The code was written using idiomatic Rust where possible, using descriptive names throughout. I feel that no sacrifice to maintainability had to be made to accommodate any other requirement, being performance or functionality.

Modules description

  • account: Keeps track of each client account ( ClientAccount ) and contains the logic to apply transactions. Each transaction pre-condition is checked. In case of errors during transaction apply a detailed error object is returned with the details.
  • transaction: Models the different type or transaction as an enum with struct members ( Transaction ) to capture the data that each different transaction has.
  • input_output: Handles serialization to/from CSV file. It defines a TransactionRow and ClientRecord which model the input and output csv formats respectively. Each of these is in turn converted to the Transaction and from ClientAccount objects. Modeling the format (via serde) and the actual business model objects were kept separate as a conscious design decision, to encapsulate the format and parsing logic in TransactionRow, ClientRecord while Transaction and ClientAccount model the business logic.
  • fixed_point: Contains the custom fixed point representation. It's kept simple, as a newtype of a i128 or i64 or any other type that implements the PrimInt + Signed traits from the excellent num_traits crate. The precision is defined at compile time via a const generic argument.
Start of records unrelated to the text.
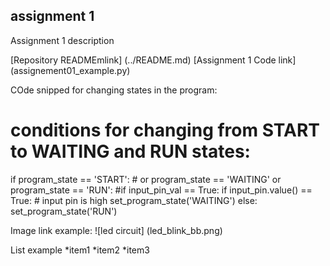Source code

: ## assignment 1
Assignment 1 description

[Repository READMEmlink] (../README.md)
[Assignment 1 Code link] (assignement01_example.py)

COde snipped for changing states in the program:

 # conditions for changing from START to WAITING and RUN states:
  if program_state == 'START': # or program_state == 'WAITING' or program_state == 'RUN':
    #if input_pin_val == True:
    if input_pin.value() == True: # input pin is high
      set_program_state('WAITING')
    else:
      set_program_state('RUN')

Image link example:
![led circuit] (led_blink_bb.png)

List example
*item1
*item2
*item3

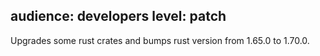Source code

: audience: developers
level: patch
---
Upgrades some rust crates and bumps rust version from 1.65.0 to 1.70.0.
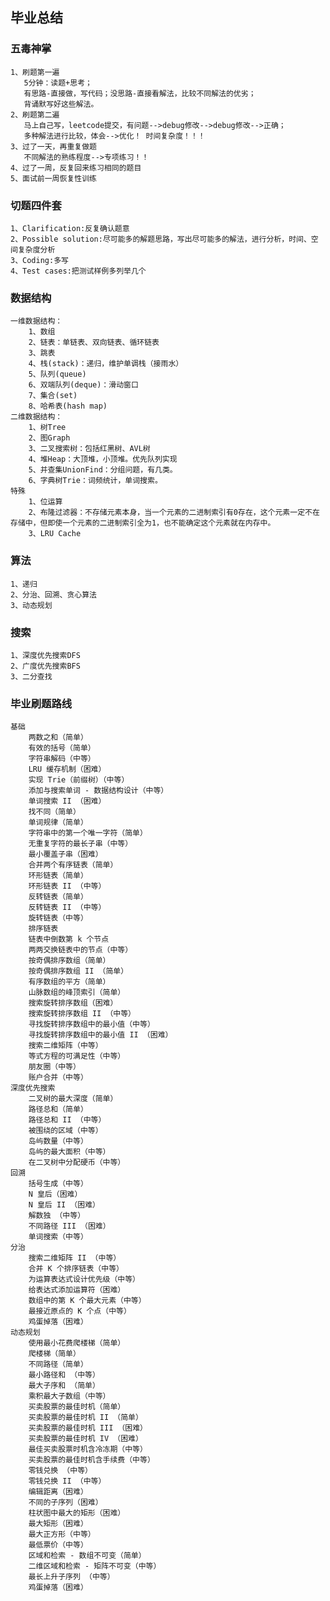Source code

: ## 毕业总结
### 五毒神掌
    1、刷题第一遍
       5分钟：读题+思考；
       有思路-直接做，写代码；没思路-直接看解法，比较不同解法的优劣；
       背诵默写好这些解法。
    2、刷题第二遍
       马上自己写，leetcode提交，有问题-->debug修改-->debug修改-->正确；
       多种解法进行比较，体会-->优化！ 时间复杂度！！！
    3、过了一天，再重复做题
       不同解法的熟练程度-->专项练习！！
    4、过了一周，反复回来练习相同的题目
    5、面试前一周恢复性训练
    
### 切题四件套
    1、Clarification:反复确认题意
    2、Possible solution:尽可能多的解题思路，写出尽可能多的解法，进行分析，时间、空间复杂度分析
    3、Coding:多写
    4、Test cases:把测试样例多列举几个

### 数据结构
    一维数据结构：
        1、数组
        2、链表：单链表、双向链表、循环链表
        3、跳表
        4、栈(stack)：递归，维护单调栈（接雨水）
        5、队列(queue)
        6、双端队列(deque)：滑动窗口
        7、集合(set)
        8、哈希表(hash map)
    二维数据结构：
        1、树Tree
        2、图Graph
        3、二叉搜索树：包括红黑树、AVL树
        4、堆Heap：大顶堆，小顶堆。优先队列实现
        5、并查集UnionFind：分组问题，有几类。
        6、字典树Trie：词频统计，单词搜索。
    特殊
        1、位运算
        2、布隆过滤器：不存储元素本身，当一个元素的二进制索引有0存在，这个元素一定不在存储中，但即使一个元素的二进制索引全为1，也不能确定这个元素就在内存中。
        3、LRU Cache
        
### 算法
    1、递归
    2、分治、回溯、贪心算法
    3、动态规划 
        
### 搜索
    1、深度优先搜索DFS
    2、广度优先搜索BFS
    3、二分查找
    
### 毕业刷题路线
    基础
        两数之和（简单）
        有效的括号（简单）
        字符串解码（中等）
        LRU 缓存机制（困难）
        实现 Trie（前缀树）（中等）
        添加与搜索单词 - 数据结构设计（中等）
        单词搜索 II （困难）
        找不同（简单）
        单词规律（简单）
        字符串中的第一个唯一字符（简单）
        无重复字符的最长子串（中等）
        最小覆盖子串（困难）
        合并两个有序链表（简单）
        环形链表（简单）
        环形链表 II （中等）
        反转链表（简单）
        反转链表 II （中等）
        旋转链表（中等）
        排序链表
        链表中倒数第 k 个节点
        两两交换链表中的节点（中等）
        按奇偶排序数组（简单）
        按奇偶排序数组 II （简单）
        有序数组的平方（简单）
        山脉数组的峰顶索引（简单）
        搜索旋转排序数组（困难）
        搜索旋转排序数组 II （中等）
        寻找旋转排序数组中的最小值（中等）
        寻找旋转排序数组中的最小值 II （困难）
        搜索二维矩阵（中等）
        等式方程的可满足性（中等）
        朋友圈（中等）
        账户合并（中等）
    深度优先搜索
        二叉树的最大深度（简单）
        路径总和（简单）
        路径总和 II （中等）
        被围绕的区域（中等）
        岛屿数量（中等）
        岛屿的最大面积（中等）
        在二叉树中分配硬币（中等）
    回溯
        括号生成（中等）
        N 皇后（困难）
        N 皇后 II （困难）
        解数独 （中等）
        不同路径 III （困难）
        单词搜索（中等）
    分治
        搜索二维矩阵 II （中等）
        合并 K 个排序链表（中等）
        为运算表达式设计优先级（中等）
        给表达式添加运算符（困难）
        数组中的第 K 个最大元素（中等）
        最接近原点的 K 个点（中等）
        鸡蛋掉落（困难）
    动态规划
        使用最小花费爬楼梯（简单）
        爬楼梯（简单）
        不同路径（简单）
        最小路径和 （中等）
        最大子序和 （简单）
        乘积最大子数组（中等）
        买卖股票的最佳时机（简单）
        买卖股票的最佳时机 II （简单）
        买卖股票的最佳时机 III （困难）
        买卖股票的最佳时机 IV （困难）
        最佳买卖股票时机含冷冻期（中等）
        买卖股票的最佳时机含手续费（中等）
        零钱兑换 （中等）
        零钱兑换 II （中等）
        编辑距离（困难）
        不同的子序列（困难）
        柱状图中最大的矩形（困难）
        最大矩形（困难）
        最大正方形（中等）
        最低票价（中等）
        区域和检索 - 数组不可变（简单）
        二维区域和检索 - 矩阵不可变（中等）
        最长上升子序列 （中等）
        鸡蛋掉落（困难）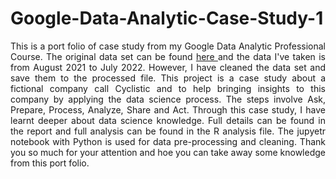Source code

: # Google-Data-Analytic-Case-Study-1
<p align="justify">
This is a port folio of case study from my Google Data Analytic Professional Course. The original data set can be found <a href="https://divvy-tripdata.s3.amazonaws.com/index.html"> here </a> and the data I've taken is from August 2021 to July 2022. However, I have cleaned the data set and save them to the processed file. This project is a case study about a fictional company call Cyclistic and to help bringing insights to this company by applying the data science process. The steps involve Ask, Prepare, Process, Analyze, Share and Act. Through this case study, I have learnt deeper about data science knowledge. Full details can be found in the report and full analysis can be found in the R analysis file. The jupyetr notebook with Python is used for data pre-processing and cleaning. Thank you so much for your attention and hoe you can take away some knowledge from this port folio.
</p>
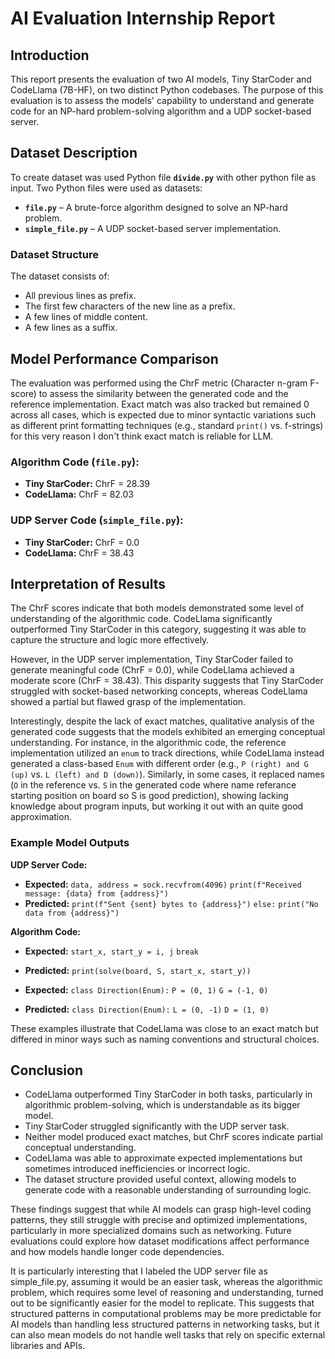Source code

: # AI Evaluation Internship Report

## Introduction
This report presents the evaluation of two AI models, Tiny StarCoder and CodeLlama (7B-HF), on two distinct Python codebases. The purpose of this evaluation is to assess the models' capability to understand and generate code for an NP-hard problem-solving algorithm and a UDP socket-based server. 

## Dataset Description
To create dataset was used Python file **`divide.py`** with other python file as input.
Two Python files were used as datasets:
- **`file.py`** – A brute-force algorithm designed to solve an NP-hard problem.
- **`simple_file.py`** – A UDP socket-based server implementation.

### Dataset Structure
The dataset consists of:
- All previous lines as prefix.
- The first few characters of the new line as a prefix.
- A few lines of middle content.
- A few lines as a suffix.

## Model Performance Comparison
The evaluation was performed using the ChrF metric (Character n-gram F-score) to assess the similarity between the generated code and the reference implementation. Exact match was also tracked but remained 0 across all cases, which is expected due to minor syntactic variations such as different print formatting techniques (e.g., standard `print()` vs. f-strings) for this very reason I don't think exact match is reliable for LLM.

### Algorithm Code (`file.py`):
- **Tiny StarCoder:** ChrF = 28.39
- **CodeLlama:** ChrF = 82.03

### UDP Server Code (`simple_file.py`):
- **Tiny StarCoder:** ChrF = 0.0
- **CodeLlama:** ChrF = 38.43

## Interpretation of Results
The ChrF scores indicate that both models demonstrated some level of understanding of the algorithmic code. CodeLlama significantly outperformed Tiny StarCoder in this category, suggesting it was able to capture the structure and logic more effectively.

However, in the UDP server implementation, Tiny StarCoder failed to generate meaningful code (ChrF = 0.0), while CodeLlama achieved a moderate score (ChrF = 38.43). This disparity suggests that Tiny StarCoder struggled with socket-based networking concepts, whereas CodeLlama showed a partial but flawed grasp of the implementation.

Interestingly, despite the lack of exact matches, qualitative analysis of the generated code suggests that the models exhibited an emerging conceptual understanding. For instance, in the algorithmic code, the reference implementation utilized an `enum` to track directions, while CodeLlama instead generated a class-based `Enum` with different order (e.g., `P (right) and G (up)` vs. `L (left) and D (down)`). Similarly, in some cases, it replaced names (`O` in the reference vs. `S` in the generated code where name referance starting position on board so S is good prediction), showing lacking knowledge about program inputs, but working it out with an quite good approximation.

### Example Model Outputs
**UDP Server Code:**
- **Expected:** `data, address = sock.recvfrom(4096)`
  	`print(f"Received message: {data} from {address}")`
- **Predicted:** `print(f"Sent {sent} bytes to {address}")`
  	`else:`
  	`print("No data from {address}")`

**Algorithm Code:**
- **Expected:** `start_x, start_y = i, j`
  	`break`
- **Predicted:** `print(solve(board, S, start_x, start_y))`

- **Expected:** `class Direction(Enum):`
  	`P = (0, 1)`
  	`G = (-1, 0)`
- **Predicted:** `class Direction(Enum):`
  	`L = (0, -1)`
  	`D = (1, 0)`

These examples illustrate that CodeLlama was close to an exact match but differed in minor ways such as naming conventions and structural choices.

## Conclusion
- CodeLlama outperformed Tiny StarCoder in both tasks, particularly in algorithmic problem-solving, which is understandable as its bigger model.
- Tiny StarCoder struggled significantly with the UDP server task.
- Neither model produced exact matches, but ChrF scores indicate partial conceptual understanding.
- CodeLlama was able to approximate expected implementations but sometimes introduced inefficiencies or incorrect logic.
- The dataset structure provided useful context, allowing models to generate code with a reasonable understanding of surrounding logic.

These findings suggest that while AI models can grasp high-level coding patterns, they still struggle with precise and optimized implementations, particularly in more specialized domains such as networking. Future evaluations could explore how dataset modifications affect performance and how models handle longer code dependencies.

It is particularly interesting that I labeled the UDP server file as simple_file.py, assuming it would be an easier task, whereas the algorithmic problem, which requires some level of reasoning and understanding, turned out to be significantly easier for the model to replicate. This suggests that structured patterns in computational problems may be more predictable for AI models than handling less structured patterns in networking tasks, but it can also mean models do not handle well tasks that rely on specific external libraries and APIs.

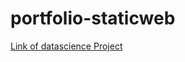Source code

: ﻿# portfolio-staticweb

[Link of datascience Project ](https://github.com/ashishpatel26/500-AI-Machine-learning-Deep-learning-Computer-vision-NLP-Projects-with-code.git)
On the top level lib a Money type alias is defined for i128 and 4 digits of precision. 128 was deemed enough to represent monetary amounts (31 digits can be represented with 128 bits). An ideal implementation would allow arbitrary sized decimals (BigDecimal) but no satisfactory implementation was found on crates.io . Implementing full arbitrary size fixed point decimal was deemed overkill for this exercise.
  • lib: Contains the top level utility functions to drive all the above modules: To process input transactions generating the client accounts and then writing the accounts state to the output file.
  • main: Contains the command line interface handling. Argument parsing and using the lib utility functions.